A polymorphism of the hypocretin receptor 2 gene is associated with cluster headache

Methods.

Results.

The two SNPs of the HCRT gene that we examined, contrary to previous studies, were not polymorphic in our populations. Table 1 shows the GF and AF of the four remaining polymorphisms examined (HCRTR1: 264 C > T and 1375 C > T; HCRT2: 1264 G > A and IVS4 + 12.564 C > A) and the comparison of these frequencies between controls and CH patients.

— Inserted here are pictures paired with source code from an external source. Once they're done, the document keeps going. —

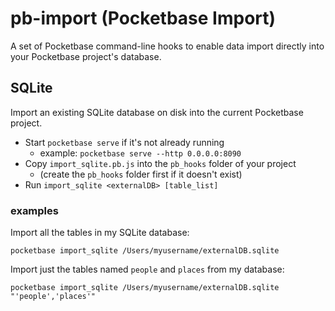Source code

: # pb-import (Pocketbase Import)

A set of Pocketbase command-line hooks to enable data import directly into your Pocketbase project's database.

## SQLite

Import an existing SQLite database on disk into the current Pocketbase project.

- Start `pocketbase serve` if it's not already running
    - example: `pocketbase serve --http 0.0.0.0:8090`
- Copy `import_sqlite.pb.js` into the `pb_hooks` folder of your project
    - (create the `pb_hooks` folder first if it doesn't exist)
- Run `import_sqlite <externalDB> [table_list]`

### examples

Import all the tables in my SQLite database:

`pocketbase import_sqlite /Users/myusername/externalDB.sqlite`

Import just the tables named `people` and `places` from my database:

`pocketbase import_sqlite /Users/myusername/externalDB.sqlite "'people','places'"`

AF for 1246G of the HCRTR2 gene was 0.87 in controls and 0.96 in CH patients, AF for 1246A was 0.13 in controls and 0.04 in CH patients (χ² = 4.11, p = 0.042). We found a difference in HCRTR2 1246 G>A GF between CH patients and controls (χ² = 16.3, p = 0.0003, power = 0.97). Subjects homozygous for the G allele have a higher risk for the disease compared to GA genotypes (OR = 6.79; 95% CI = 2.25 < OR < 22.99) (table 2). Homozygosity for the G allele was associated with an increased risk of CH (p < 0.0002) compared to GA/AA carriers (OR = 5.06; 95% CI = 1.99 < OR < 13.64) (see table 2). AF and GF frequencies did not differ between males and females (χ² = 0.04, p = 0.87 in controls and χ² = 0.94, p = 0.87 in CH patients). GF and AF of the same polymorphism were similarly distributed between episodic and chronic CH patients. Finally, we divided the patients into different subgroups according to the 1246 G > A polymorphism (GG/GA/AA) of the HCRTR2 gene. The clinical characteristics of the disease were not significantly different in these subgroups. Genotype and allele frequencies of all the other polymorphisms tested were not significantly different between CH patients and controls.

Discussion.

The results of our study show that the 1246 G>A polymorphism of the HCRT2 gene is significantly associated with CH. Patients homozygous for the G allele, in comparison with remaining genotypes, have a 5 fold higher risk of developing the disease. The effect was observed in both sexes. When the patients were divided into subgroups (episodic and chronic CH) no significant difference was found. However, the number of chronic CH patients examined is too low in order to detect a statistically significant difference. The different HCRTR2 genotypes do not seem to significantly modify the main clinical features of the disease.

Genetic association studies are exposed to several biases such as phenotypic definition, adequate sample size of cases and controls and population stratification.7 In our study, there are several points reassuring regarding these issues. The diagnosis of CH relies on the IHCD-II criteria that are unambiguous and precise. We increased the statistical power of our study enlarging the number of controls and setting the level of statistical significance at p < 0.01. Finally, in our control group, allele and genotypes frequencies of the HCRT2 1246 G > A polymorphism resulted similar to those previously reported.8 However, additional association studies in different populations are necessary in order to confirm HCRT2 gene involvement in CH.

Our data suggest that the hypocretin/orexin system may be involved in the pathogenesis of CH. Hypocretins have been shown to influence a wide range of physiologic and behavioral processes. Hypocretin neurons play an important role in regulating the sleep-wake cycle and are involved in narcolepsy.9 Neuroendocrine functions, stress reactions, sympathetic functions, pain threshold and nociceptive transmission are modulated by these peptides.10 Several of the above mentioned functions are significantly impaired in patients with cluster CH. So, measurement of the hypocretin concentrations in plasma or CSF of CH patients may be helpful in order to better elucidate the pathophysiological mechanisms of the disease.

An alternative explanation of our data are that the polymorphism of the HCRT2 gene is in linkage disequilibrium with other genes, which are responsible for this association. The HCRT2 gene is located on 6p12.1.3 Additional studies are needed to search for susceptibility genes for CH in this chromosomal region.